Lebih lanjut Menhub Ignasius Djonan mengatakan, ia telah malaporkan kondisi gedung terminal Bandara Djalaludin kepada Presiden Joko Widodo, termasuk memintakan waktu Presiden untuk meresmikannya langsung. “Sudah, sudah dilaporkan. Kalau peresmian kita sudah ajukan. Tinggal tunggu jadwal beliau,”ujar Ignasius.
Kapan pastinya kesiapan Presiden, ia belum bisa memastikan. “Kita tunggu saja,”kata Ignasius Djonan.
Gedung terminal bandara Djalaludin Gorontalo sendiri merupakan icon baru daerah ini. Bandara yang dibangun sejak tahun 2013 itu menelan anggaran yang tidak sedikit.
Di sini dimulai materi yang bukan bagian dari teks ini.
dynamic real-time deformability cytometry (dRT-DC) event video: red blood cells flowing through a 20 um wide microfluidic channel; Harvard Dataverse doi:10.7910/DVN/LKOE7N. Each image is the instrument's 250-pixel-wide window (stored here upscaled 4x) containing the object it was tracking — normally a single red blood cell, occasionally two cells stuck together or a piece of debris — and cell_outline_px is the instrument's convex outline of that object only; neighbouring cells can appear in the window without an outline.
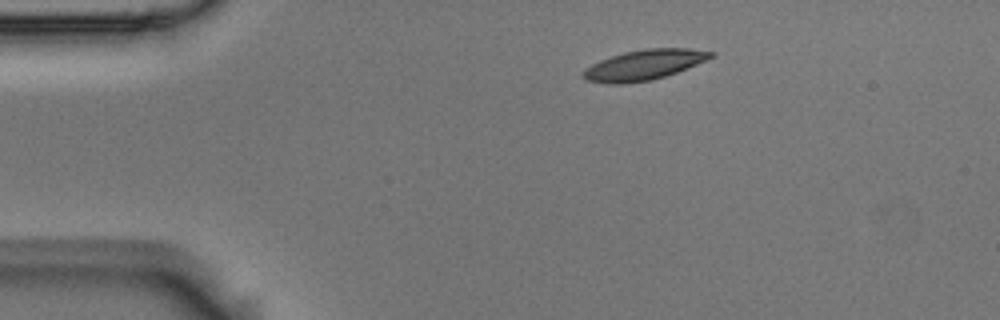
{"species": "Egyptian fruit bat (a non-hibernating species)", "species_latin": "Rousettus aegyptiacus", "temperature_condition": "room temperature", "stored_images_in_passage": 9, "camera_frame_rate_fps": 3000, "um_per_image_px": 0.085, "animal": {"sex": "male"}, "frame": {"image": 1, "passage_image": 1, "time_ms": 0.0, "image_size_px": [1000, 320], "cell_outline_px": [[716, 56], [676, 72], [652, 80], [624, 84], [608, 84], [584, 80], [580, 76], [592, 64], [600, 60], [624, 52], [644, 48], [688, 48], [716, 52]], "centroid_in_image_um": [54.74, 5.52], "position_along_channel_um": 30.3, "area_um2": 22.48}}
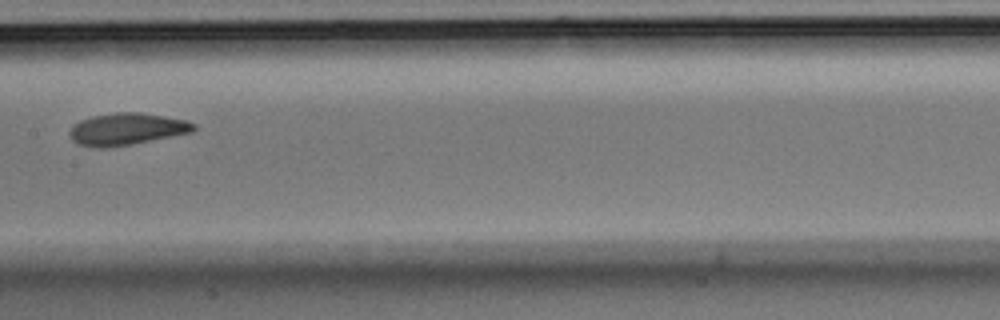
{"frame": {"image": 2, "passage_image": 6, "time_ms": 1.667, "image_size_px": [1000, 320], "cell_outline_px": [[196, 128], [192, 132], [108, 148], [96, 148], [80, 144], [72, 140], [68, 132], [80, 120], [92, 116], [116, 112], [140, 112], [188, 120], [196, 124]], "centroid_in_image_um": [10.78, 10.96], "position_along_channel_um": 196.6, "area_um2": 22.95}}
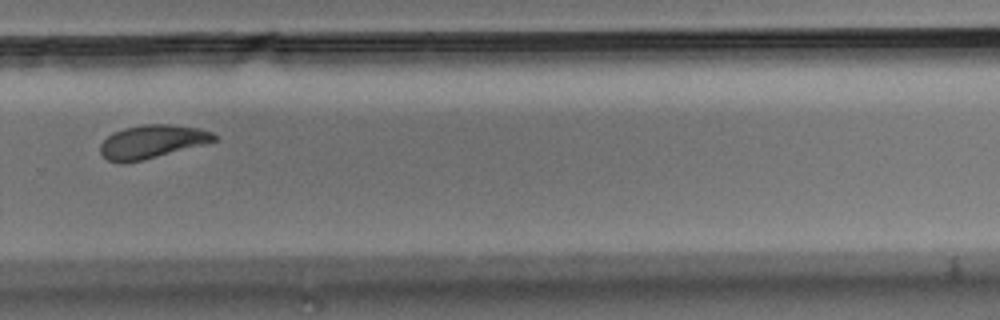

Tahap pertama tahun 2013 berupa pekerjaan struktur bawah fondasi pancang, tie beam dan pile cap dengan anggaran sebesar Rp 22,8 miliar, selanjutnya untuk tahap kedua pada tahun 2014 berupa pekerjaan struktur atas, penutup atap, finishing dinding bata, finishing lantai dasar dan instalasi MEP dengan anggaran sebesar Rp 51,4 miliar.